Write a query that gets the episode_number, season_number, primary_title, and title_id for the TV show with your title_id (for example, "tt0413573"). Make sure to order the results first by season_number and then by episode_number.

Part 4

At this stage there are only 2 missing components to our query from part (3). First is the fact that all episodes from all seasons are returned. To address this, use logical AND and the IN operator to limit the returned episodes from your part (3) query to only the `season_number`s returned in your part (2) query.

This may sound difficult, but it isn’t! Start with your part (3) query, and tack on AND <column name> IN (<sub query>). Of course, you need to fill in <column name> with the correct column name, and <sub query> with our part (2) query.

Part 5

Finally, the last missing component is the individual rating for each episode. Simply start with your query from part (4), and perform a join with the ratings table to get the rating for each episode.

In addition, the rating isn’t available in our query from part (3).

Relevant topics:

Items to submit
  • SQL queries for each of parts 1 - 5. (.5 pts each)

  • Output from running queries from each of parts 1 - 5. (.5 pts each)

Question 4

Use R to solve this question. (This question does not need a tapply.) What was the most popular day to travel in 2005, in terms of the total number of flights?

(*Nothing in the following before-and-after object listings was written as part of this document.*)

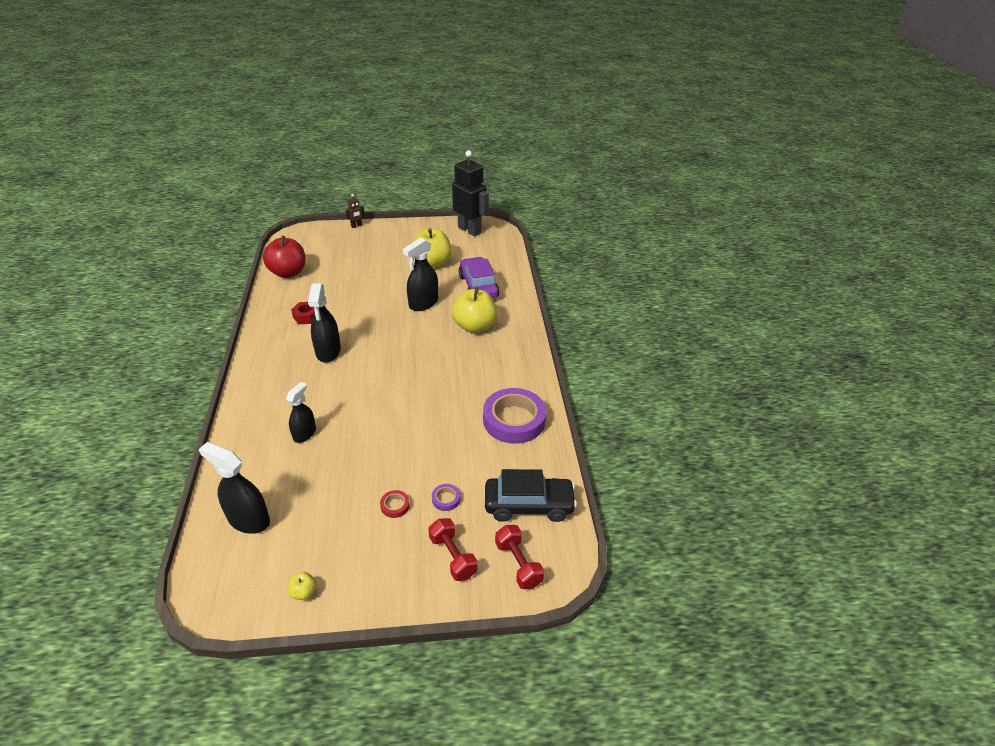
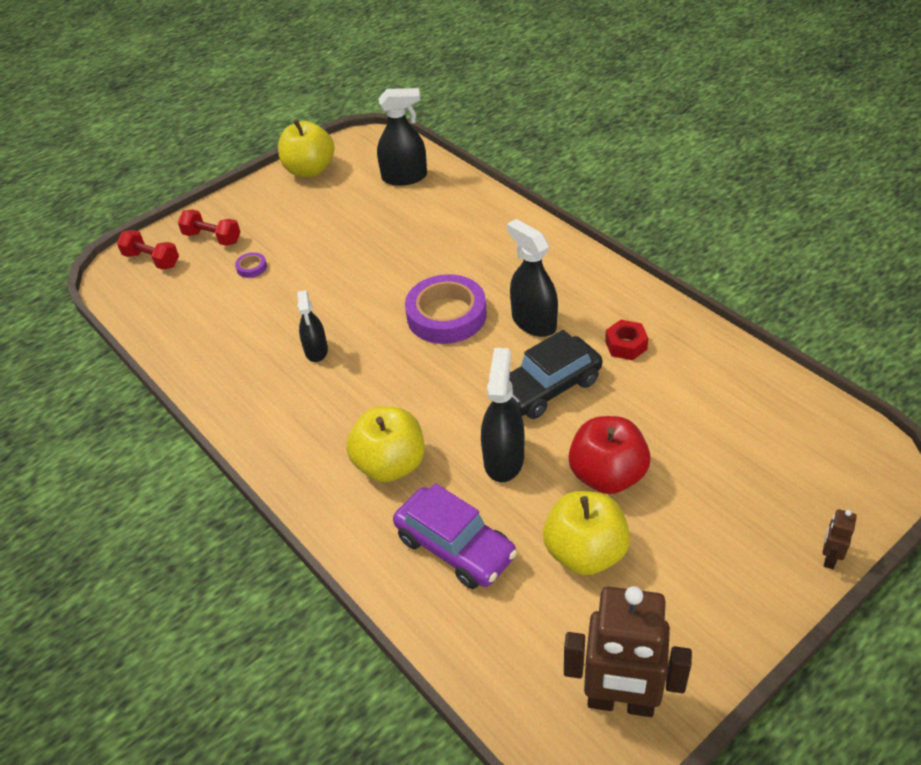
camera: 150 degrees right, 5 degrees up
(288, 273) = (760, 390): red apple -> red apple (607, 475)
(303, 592) = (310, 170): yellow apple -> yellow apple, size x2.39
(304, 433) = (443, 243): black spray bottle -> black spray bottle (316, 351)
(395, 506) = (294, 241): red tape -> none
(470, 230) = (620, 702): black robot -> brown robot
(514, 420) = (236, 368): purple tape -> purple tape (446, 315)
(529, 505) = (168, 302): black car -> black car (548, 388)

What was the least popular day to travel?

Use the tapply function in R to solve the Questions 5, 6, 7 below.

Question 5

Which airplane (listed by TailNum) flew the most miles altogether in 2005?

Question 6

Among the three big New York City airports (JFK, LGA, EWR), which of these airports had the worst DepDelay (on average) in 2005? (Can you solve this with 1 line of R, using a tapply, rather than 3 lines of R? Hint: After you run the tapply, you can index your results using [c("JFK", "LGA", "EWR")] to lookup all 3 airports at once.)

Question 7

Which flight path (i.e., which Origin-to-Dest pair) has the longest average departure delay?